When the writer to the Hebrews asks those questions, he has in mind the public worship of God’s people. The gospel of what Jesus Christ has done for us has a way of elevating what the church does in public worship on the Lord’s Day above everything else that we do in our lives. This is the central event of the Christian life. This should take priority over everything else that we do. And we worship God then, not out of a sense of duty, but in gratitude, filled with a grateful heart. This should be the chief delight of the Christian. Why did God create us in the beginning? He created us to glorify Him and to enjoy Him forever. And when we finally get to heaven, that is what we will be doing. But here is the thing—we do not have to wait. Because of the blood of Jesus Christ, and because He is our heavenly High Priest, the way is open for us to worship God now.
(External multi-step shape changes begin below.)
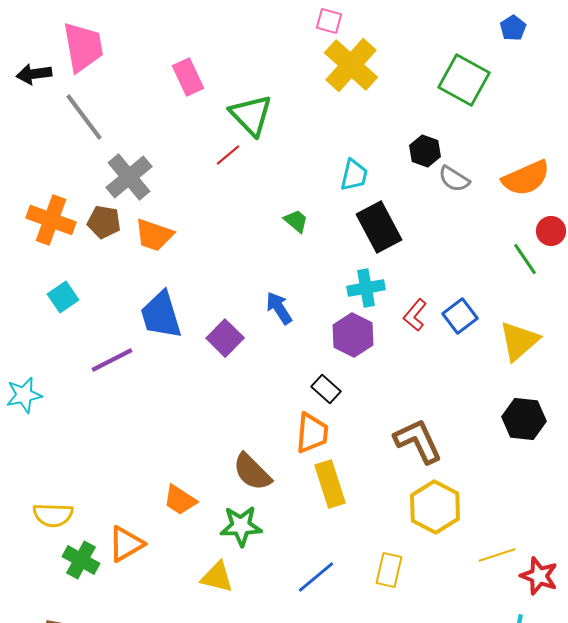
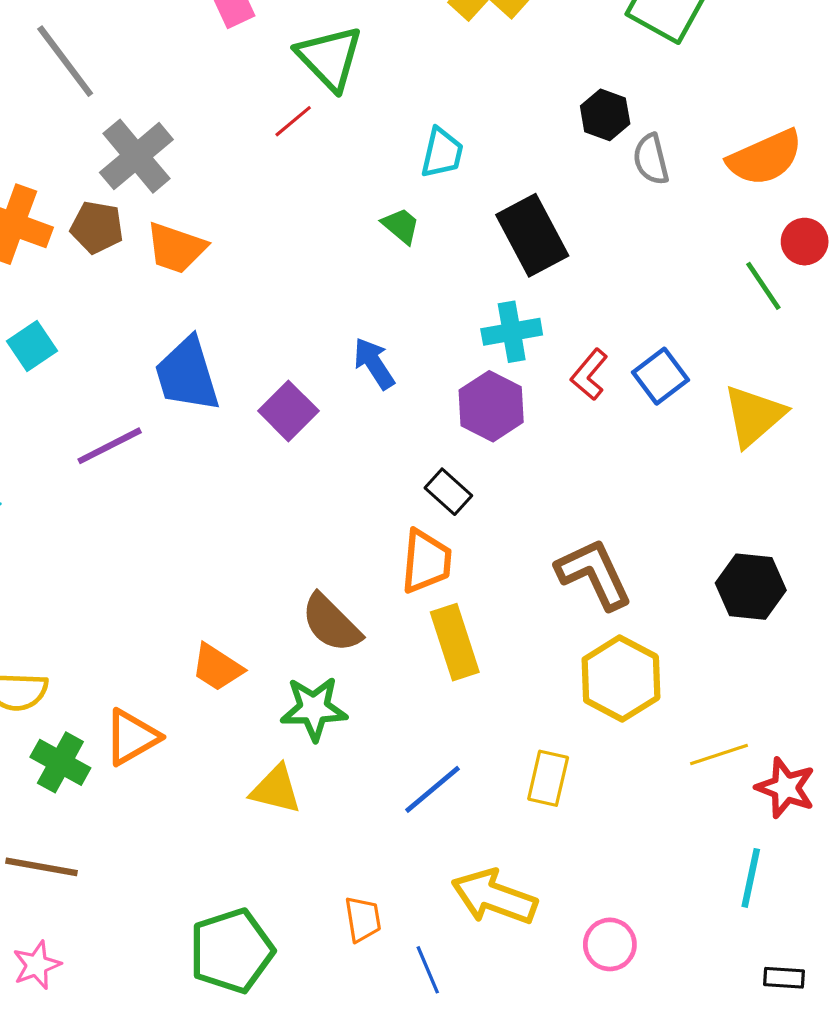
cyan trapezoid: (354, 175) -> (442, 153), moved
gray semicircle: (454, 179) -> (651, 159), turned 44
black hexagon: (524, 419) -> (751, 587), moved

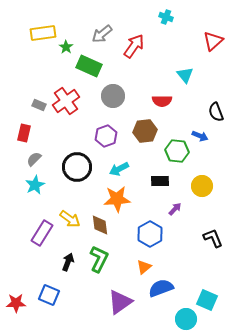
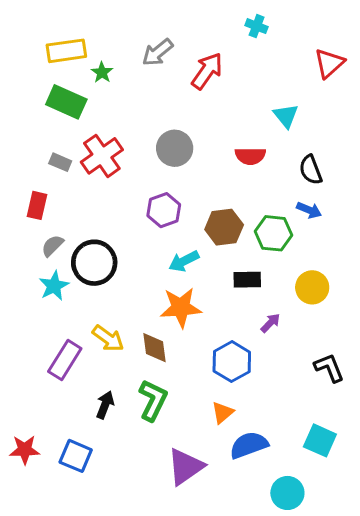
green rectangle: (89, 66) -> (66, 102), moved
black semicircle: (216, 112) -> (311, 170), moved
brown hexagon: (145, 131) -> (224, 227), moved
black circle: (77, 167) -> (94, 263), moved
cyan square: (207, 300) -> (320, 440), moved
red star: (16, 303) -> (25, 450), moved

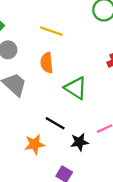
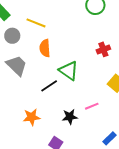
yellow line: (51, 31) -> (36, 23), moved
black line: (55, 123) -> (49, 86), moved, turned -66

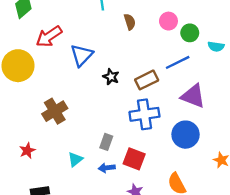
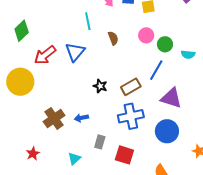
blue triangle: (82, 55) -> (75, 52), moved
blue line: (178, 62) -> (156, 70), turned -30
blue arrow: (107, 168) -> (81, 118), moved

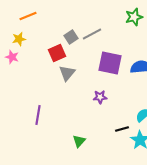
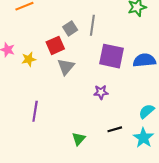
gray line: (92, 34) -> (92, 25), turned -54
yellow star: (19, 39) -> (29, 59), moved
black line: (122, 129) -> (115, 129), moved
May God deliver us believers from all apathy and so fill us with the knowledge of what Jesus Christ has done and the privileges that He has given to us so that we are moved, for His glory and for our enjoyment, to worship Him.
Let us pray.
Father, we thank Thee for the work of Thy Son Jesus Christ, for the way that He has opened, for the price that He has paid, and for the rich privileges that He brings to us as our Savior. Draw us, we pray, to Thyself, for Jesus’ sake. Amen.